Task to complete:
Please return every record exactly as written, leaving out the pictures.

── Information given

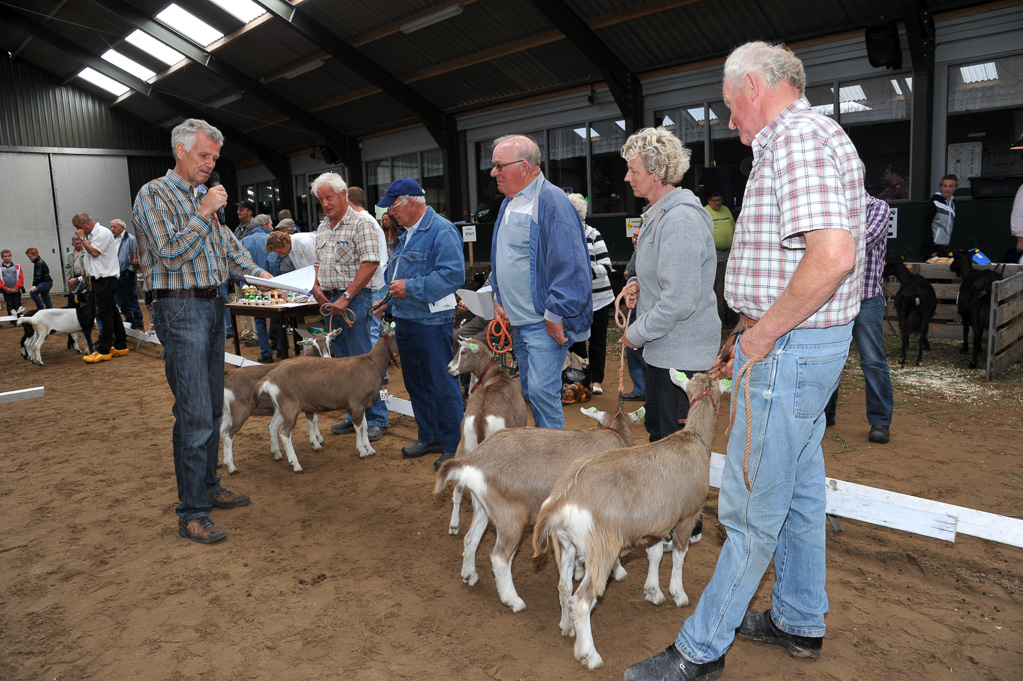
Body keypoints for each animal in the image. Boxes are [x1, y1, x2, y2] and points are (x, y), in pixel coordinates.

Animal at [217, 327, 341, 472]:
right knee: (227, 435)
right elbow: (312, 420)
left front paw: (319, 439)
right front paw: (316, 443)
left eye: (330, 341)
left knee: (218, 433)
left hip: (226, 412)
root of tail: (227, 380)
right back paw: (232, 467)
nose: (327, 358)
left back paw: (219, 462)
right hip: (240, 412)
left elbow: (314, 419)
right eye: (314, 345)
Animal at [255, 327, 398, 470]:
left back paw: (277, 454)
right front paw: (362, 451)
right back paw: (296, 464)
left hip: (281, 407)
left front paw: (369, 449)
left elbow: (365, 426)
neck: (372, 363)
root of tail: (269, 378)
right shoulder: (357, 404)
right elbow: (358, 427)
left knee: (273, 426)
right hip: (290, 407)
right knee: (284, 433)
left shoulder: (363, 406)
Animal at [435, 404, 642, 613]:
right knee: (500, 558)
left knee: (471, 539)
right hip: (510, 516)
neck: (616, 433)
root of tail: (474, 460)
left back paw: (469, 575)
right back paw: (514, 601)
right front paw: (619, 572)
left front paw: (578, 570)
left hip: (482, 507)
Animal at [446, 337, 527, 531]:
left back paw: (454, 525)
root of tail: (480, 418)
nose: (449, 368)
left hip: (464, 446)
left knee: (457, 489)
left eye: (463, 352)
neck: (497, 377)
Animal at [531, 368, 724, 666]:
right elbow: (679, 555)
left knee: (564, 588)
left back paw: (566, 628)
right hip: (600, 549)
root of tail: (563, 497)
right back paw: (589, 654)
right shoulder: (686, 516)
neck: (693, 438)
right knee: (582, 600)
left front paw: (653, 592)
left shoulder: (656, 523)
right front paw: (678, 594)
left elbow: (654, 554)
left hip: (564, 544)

────

Answer section:
Body keypoints for each animal in the image. Boxes are [x1, y1, x2, y2] and points are (x, y), in pixel coordinates.

Animal at [217, 327, 341, 472]:
right knee: (227, 435)
right elbow: (312, 420)
left front paw: (319, 439)
right front paw: (316, 443)
left eye: (330, 341)
left knee: (218, 433)
left hip: (226, 412)
root of tail: (227, 380)
right back paw: (232, 467)
nose: (327, 358)
left back paw: (219, 462)
right hip: (240, 412)
left elbow: (314, 419)
right eye: (314, 345)
Animal at [255, 327, 398, 470]:
left back paw: (277, 454)
right front paw: (362, 451)
right back paw: (296, 464)
left hip: (281, 407)
left front paw: (369, 449)
left elbow: (365, 426)
neck: (372, 363)
root of tail: (269, 378)
right shoulder: (357, 404)
right elbow: (358, 427)
left knee: (273, 426)
right hip: (290, 407)
right knee: (284, 433)
left shoulder: (363, 406)
Animal at [435, 404, 642, 613]:
right knee: (500, 558)
left knee: (471, 539)
right hip: (510, 516)
neck: (616, 433)
root of tail: (474, 460)
left back paw: (469, 575)
right back paw: (514, 601)
right front paw: (619, 572)
left front paw: (578, 570)
left hip: (482, 507)
Animal at [446, 337, 527, 531]:
left back paw: (454, 525)
root of tail: (480, 418)
nose: (449, 368)
left hip: (464, 446)
left knee: (457, 489)
left eye: (463, 352)
neck: (497, 377)
Animal at [531, 368, 724, 666]:
right elbow: (679, 555)
left knee: (564, 588)
left back paw: (566, 628)
right hip: (600, 549)
root of tail: (563, 497)
right back paw: (589, 654)
right shoulder: (686, 516)
neck: (693, 438)
right knee: (582, 600)
left front paw: (653, 592)
left shoulder: (656, 523)
right front paw: (678, 594)
left elbow: (654, 554)
left hip: (564, 544)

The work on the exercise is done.